Objective 1 –
Answer these from the forum question about returning a std::unique_ptr with a derived type:
(a) What is the default type for the template parameter T?
(b) Which type is passed as the template argument in the call to ExecuteSqlQuery?
(c) What does CTableRecordset<> derive from?
Objective 2 – Retype the part of the forum question about std::unique_ptr that opens with the words containing "prs.reset();" and closes with "derives from ITableRecordset.".
Objective 3 – Write the next part of the forum question about returning a std::unique_ptr with a derived type, picking up after its last sentence.

++++ Text

Jonathan Wood
Jonathan Wood

Reputation: 67355

Can't return std::unique_ptr<> with derived type

I have the following templated function:

template<typename T = CRecordset>
std::unique_ptr<T> ExecuteSqlQuery(LPCTSTR pszSqlQuery = nullptr, RecordsetMode nMode = RecordsetMode::read)
{
    ASSERT(m_Database.IsOpen());
    std::unique_ptr<ITableRecordset> prs = std::make_unique<T>(&m_Database);
    if (!ExecuteSqlQuery(prs.get(), pszSqlQuery, nMode))
        prs.reset();
    return prs;
}

And I'm calling it like this:

auto prs = db.ExecuteSqlQuery<CCustomerRecordset>(nullptr, RecordsetMode::bulkRead);

CCustomerRecordset derives from CTableRecordset<>, and CTableRecordset<> derives from ITableRecordset.

++++++++
++++ Stored data

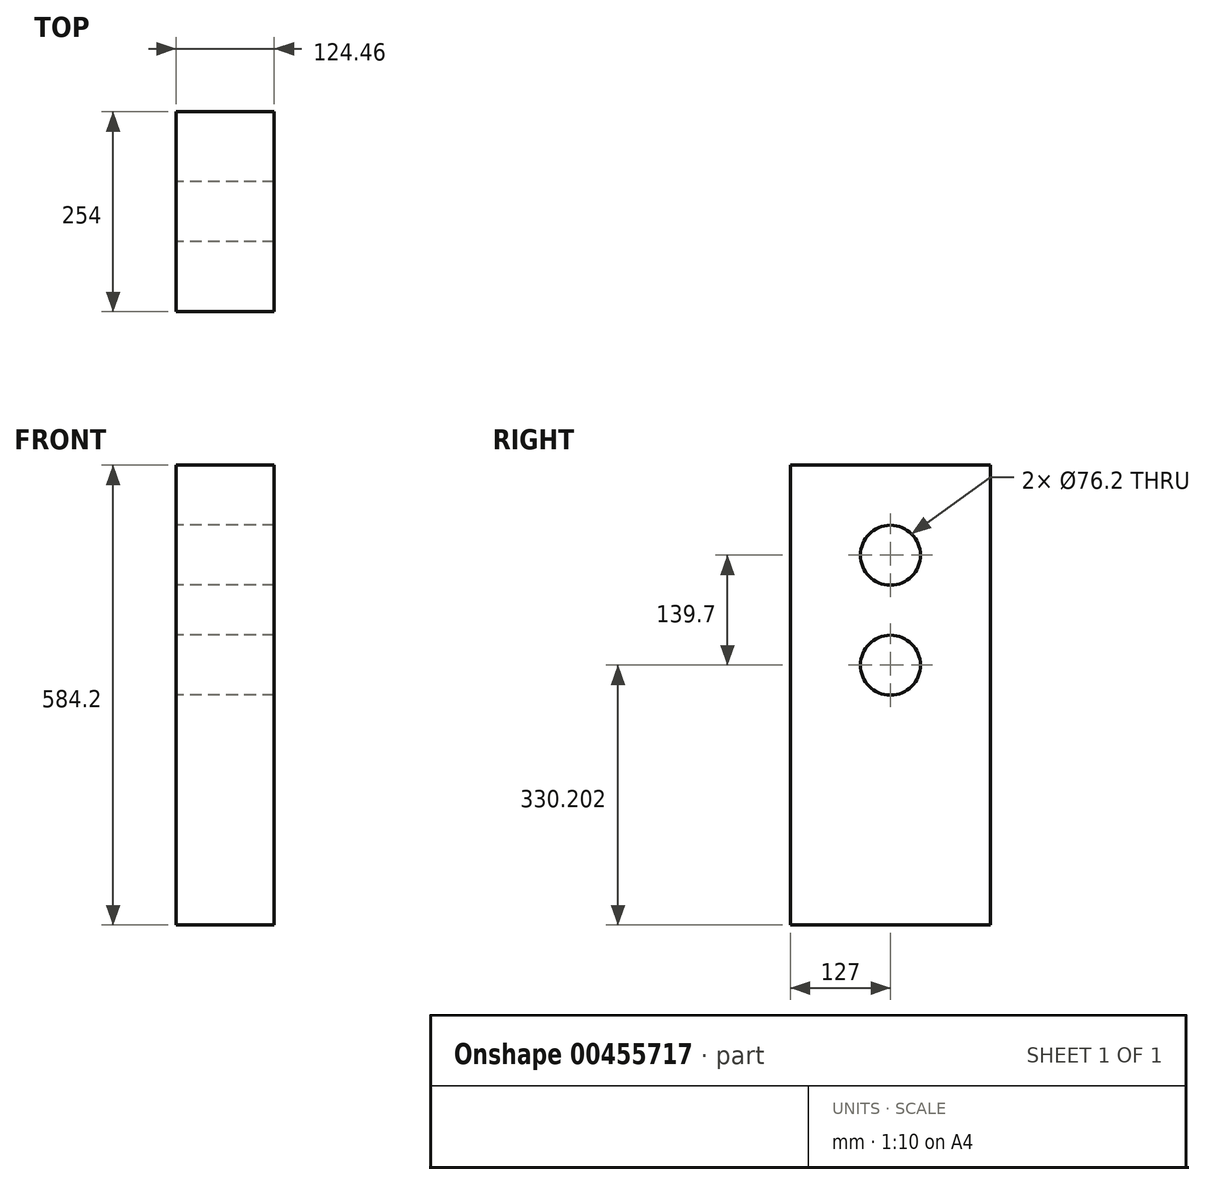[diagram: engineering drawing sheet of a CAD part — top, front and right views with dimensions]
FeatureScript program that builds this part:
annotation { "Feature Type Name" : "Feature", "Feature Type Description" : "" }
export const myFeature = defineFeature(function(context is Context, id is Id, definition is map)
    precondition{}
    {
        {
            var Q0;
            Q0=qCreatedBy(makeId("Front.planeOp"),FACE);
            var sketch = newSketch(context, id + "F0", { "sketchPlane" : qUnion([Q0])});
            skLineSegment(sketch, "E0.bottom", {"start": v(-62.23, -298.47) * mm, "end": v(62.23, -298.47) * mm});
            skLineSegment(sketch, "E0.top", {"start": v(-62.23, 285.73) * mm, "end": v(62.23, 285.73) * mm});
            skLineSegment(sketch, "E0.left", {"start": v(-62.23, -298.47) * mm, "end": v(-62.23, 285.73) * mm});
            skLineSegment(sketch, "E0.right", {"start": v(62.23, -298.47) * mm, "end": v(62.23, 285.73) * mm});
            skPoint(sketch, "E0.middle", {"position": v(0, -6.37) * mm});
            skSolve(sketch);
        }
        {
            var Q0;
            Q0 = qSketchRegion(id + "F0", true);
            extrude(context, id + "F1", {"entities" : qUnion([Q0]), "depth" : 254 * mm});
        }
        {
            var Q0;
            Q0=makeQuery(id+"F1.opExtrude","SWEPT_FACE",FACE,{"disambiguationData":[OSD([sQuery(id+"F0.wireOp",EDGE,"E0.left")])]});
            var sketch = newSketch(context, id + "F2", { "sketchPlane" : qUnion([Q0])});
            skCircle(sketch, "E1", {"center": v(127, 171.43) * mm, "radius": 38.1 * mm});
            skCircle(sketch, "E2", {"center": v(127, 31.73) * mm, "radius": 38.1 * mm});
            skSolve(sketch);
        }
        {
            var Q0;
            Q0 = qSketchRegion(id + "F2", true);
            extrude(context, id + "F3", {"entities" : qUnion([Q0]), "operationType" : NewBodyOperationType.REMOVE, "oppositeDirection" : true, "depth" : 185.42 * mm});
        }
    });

++++++++
++++ Stored data

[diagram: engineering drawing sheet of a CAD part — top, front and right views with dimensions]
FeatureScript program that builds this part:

++++++++
++++ Stored data

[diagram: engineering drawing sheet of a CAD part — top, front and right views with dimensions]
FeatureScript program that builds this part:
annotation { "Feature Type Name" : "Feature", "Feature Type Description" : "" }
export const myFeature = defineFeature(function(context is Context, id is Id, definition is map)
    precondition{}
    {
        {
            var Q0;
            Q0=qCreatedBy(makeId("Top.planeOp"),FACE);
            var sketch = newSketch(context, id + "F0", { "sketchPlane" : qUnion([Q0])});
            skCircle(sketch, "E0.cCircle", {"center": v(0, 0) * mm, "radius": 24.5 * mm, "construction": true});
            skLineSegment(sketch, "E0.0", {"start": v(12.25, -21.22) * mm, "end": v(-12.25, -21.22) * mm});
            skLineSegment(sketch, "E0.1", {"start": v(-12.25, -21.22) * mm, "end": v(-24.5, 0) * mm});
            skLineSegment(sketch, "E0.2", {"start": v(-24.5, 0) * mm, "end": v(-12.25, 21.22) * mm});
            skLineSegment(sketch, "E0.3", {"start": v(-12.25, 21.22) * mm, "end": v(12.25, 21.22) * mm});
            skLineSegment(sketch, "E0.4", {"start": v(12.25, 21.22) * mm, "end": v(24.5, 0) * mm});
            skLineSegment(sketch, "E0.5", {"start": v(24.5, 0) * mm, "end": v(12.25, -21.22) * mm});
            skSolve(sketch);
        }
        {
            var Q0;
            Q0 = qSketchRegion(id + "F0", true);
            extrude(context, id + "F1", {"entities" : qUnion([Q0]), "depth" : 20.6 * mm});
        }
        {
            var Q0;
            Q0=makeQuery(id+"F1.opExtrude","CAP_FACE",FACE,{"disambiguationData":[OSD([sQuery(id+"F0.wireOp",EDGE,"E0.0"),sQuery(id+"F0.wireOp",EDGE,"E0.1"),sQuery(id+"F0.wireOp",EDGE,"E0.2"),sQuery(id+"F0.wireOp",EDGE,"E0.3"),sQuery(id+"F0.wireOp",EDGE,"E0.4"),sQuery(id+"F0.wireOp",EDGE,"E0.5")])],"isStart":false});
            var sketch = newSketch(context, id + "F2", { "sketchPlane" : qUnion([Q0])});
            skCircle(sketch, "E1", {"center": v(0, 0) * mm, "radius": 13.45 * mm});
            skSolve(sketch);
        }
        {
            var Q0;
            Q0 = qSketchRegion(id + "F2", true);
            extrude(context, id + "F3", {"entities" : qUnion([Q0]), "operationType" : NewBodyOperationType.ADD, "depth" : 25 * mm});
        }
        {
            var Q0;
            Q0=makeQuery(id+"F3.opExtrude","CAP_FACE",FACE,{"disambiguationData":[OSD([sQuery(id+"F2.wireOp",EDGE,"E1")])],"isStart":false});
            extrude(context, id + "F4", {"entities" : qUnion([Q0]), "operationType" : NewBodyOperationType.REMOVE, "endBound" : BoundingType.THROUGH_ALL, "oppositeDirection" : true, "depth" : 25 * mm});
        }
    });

++++++++

Task answer 1 –
(a) CRecordset
(b) CCustomerRecordset
(c) ITableRecordset

Task answer 2 –
prs.reset();
    return prs;
}

And I'm calling it like this:

auto prs = db.ExecuteSqlQuery<CCustomerRecordset>(nullptr, RecordsetMode::bulkRead);

CCustomerRecordset derives from CTableRecordset<>, and CTableRecordset<> derives from ITableRecordset.

Task answer 3 –
However, the return statement in the function gives me an error:

Error C2440 'return': cannot convert from std::unique_ptr<ITableRecordset,std::default_delete<_Ty>>' to 'std::unique_ptr<CCustomerRecordset,std::default_delete<_Ty>>'  
    with  
    [  
        _Ty=ITableRecordset  
    ]  
    and  
    [  
        _Ty=CCustomerRecordset  
    ]

Since CCustomerRecordset is a type of ITableRecordset, why can't I do this?

Upvotes: 1

Views: 543

Answers (1)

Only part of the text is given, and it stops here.